ТЕКСТ ДЛЯ ЧТЕНИЯ
※

Европейская гражданская война (1917-1945) - Эрнст О. Нольте
Но даже еврейские противники и жертвы национал-социалистского антисемитизма не были полностью лишены этого момента сродства, хотя, как известно, не только одни лишь евреи чувствовали угрозу со стороны антисемитов. Антисемитизм также представлял собой комплексный феномен, и внутри него могут быть различены четыре основных мотива, которые своим происхождением обязаны различным историческим источникам:
Национал-социалистский антисемитизм являл собой некий извод узколобого социализма, который все упреки, направляемые социалистами против капитализма, концентрировал на евреях: речь идет об упреках в эксплуатации, паразитизме, отчужденности от народа. Однако многие прежние социалисты в первую очередь боролись с Ротшильдом и евреями, "королями эпохи". Лишь Карл Маркс перенес критику на более широкий предмет – капитализм, хотя и он объявлял, что современный мир является еврейским вплоть до самой своей сердцевины.3
Между тем в национал-социалистическом антисемитизме наряду с социальным содержался и национальный мотив, который, несомненно, имел свой коррелят с еврейской стороны, а именно, сионизм. Правда, в своей существенной части сионизм, с одной стороны, был реакцией на антисемитизм, прежде всего русский и французский, с другой же стороны, он имел и независимые корни в развивавшемся национальном чувстве, наподобие того, как это выражалось в итальянском движении за свободу и единство. Эта связь просматривается в главной сионистской книге Моисея Гесса "Рим и Иерусалим" 1862 года. Поэтому не только как защитные меры можно рассматривать то, что немецкие сионисты еще до 1914 года сделали необходимым условием членства в союзе согласие вступающих переселиться в Иерусалим.

※

ЗАПИСИ
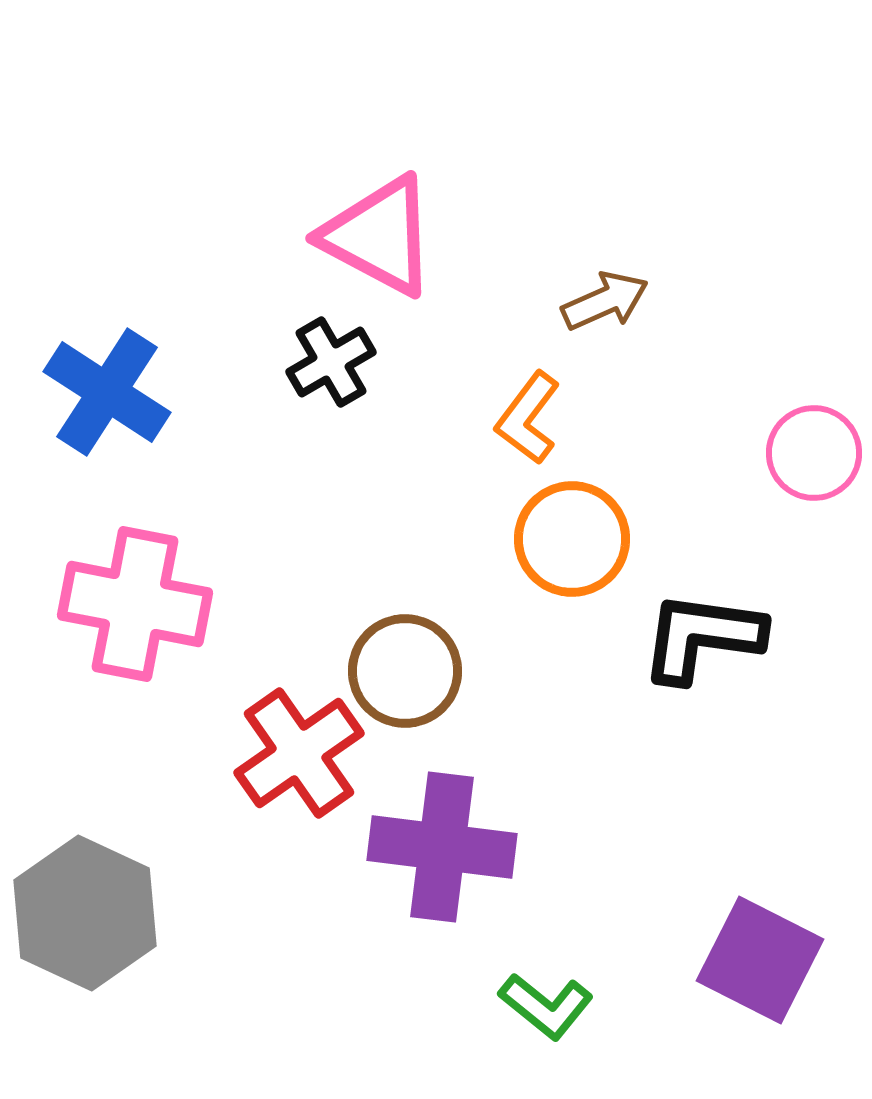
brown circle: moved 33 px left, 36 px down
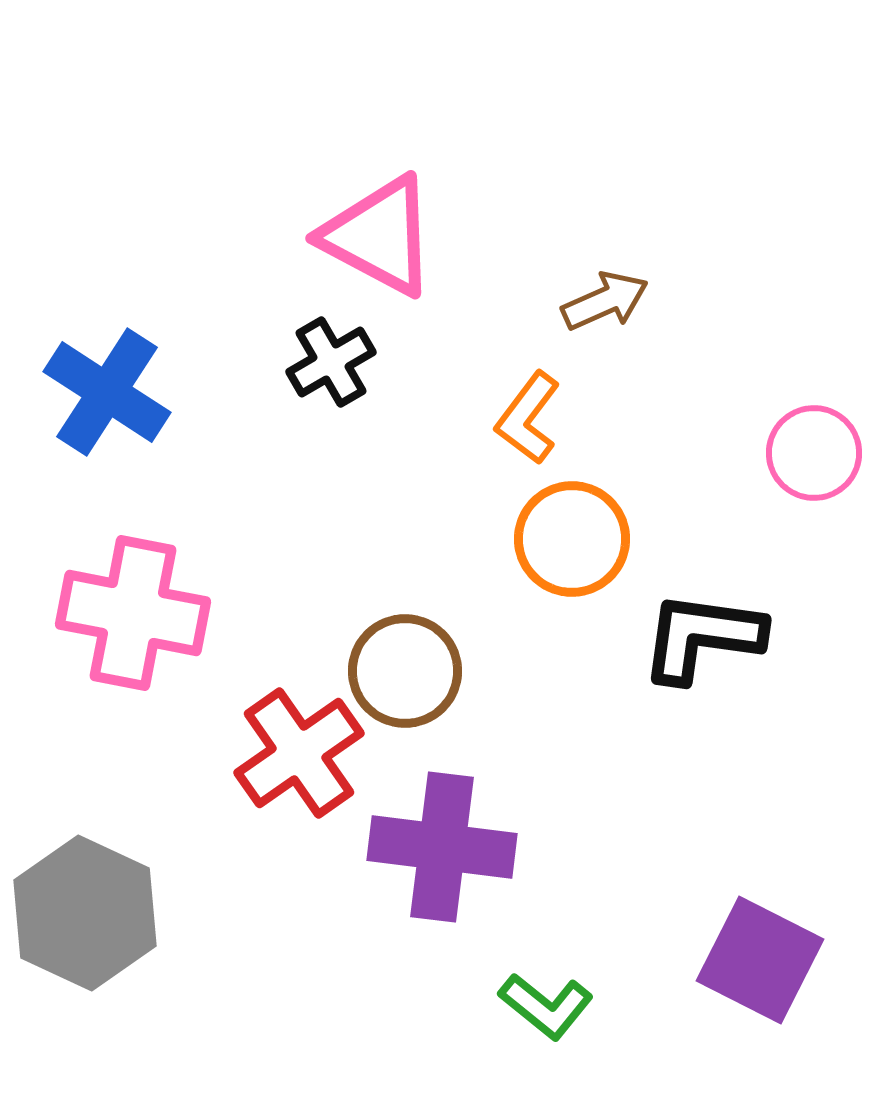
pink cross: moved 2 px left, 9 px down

※

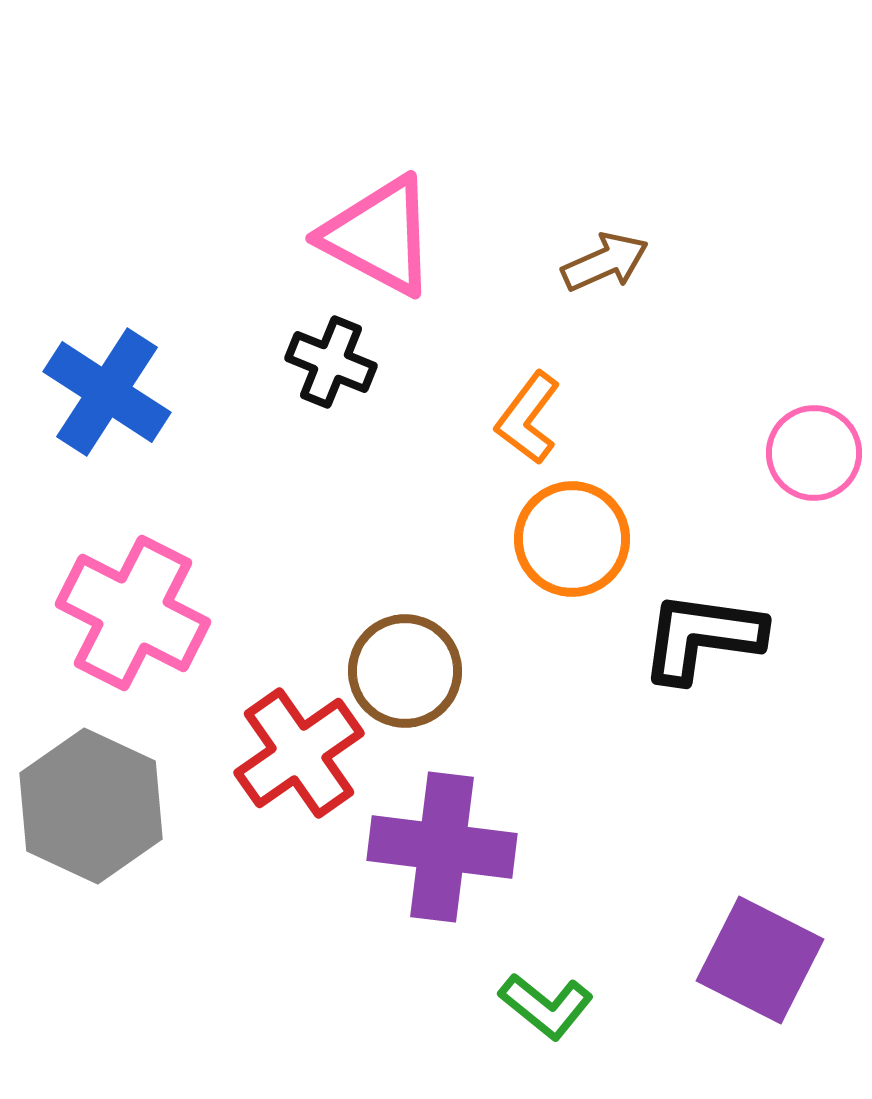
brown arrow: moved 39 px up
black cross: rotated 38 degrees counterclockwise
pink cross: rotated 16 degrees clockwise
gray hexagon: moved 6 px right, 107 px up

※

РАБОЧИЕ ЗАДАНИЯ
• 1. Какую книгу Моисея Гесса текст об антисемитизме и сионизме называет главной сионистской книгой и в каком году она вышла?
• 2. Напишите продолжение текста об антисемитизме и сионизме, начав сразу после его последнего предложения.

ОТВЕТЫ К ЗАДАНИЯМ
• 1. «Рим и Иерусалим», 1862 год.

• 2.
В качестве исторического обоснования национал-социалистской враждебности к евреям была выставлена версия удара в спину: будто бы евреи во время Первой мировой войны уклонялись от военной службы и еще до военного поражения совершили измену. Но все же динамической сердцевиной этого мотива, очевидно, были не сомнительные или ложные утверждения о проценте евреев в составе бюрократии военной экономики, а воспоминание о роли в немецкой революции таких евреев, как Левине, Левьен, Эйснер и Роза Люксембург. Речь уже шла о мотиве еврейского большевизма, который был прямо-таки противоположным по отношению к двум первым мотивам.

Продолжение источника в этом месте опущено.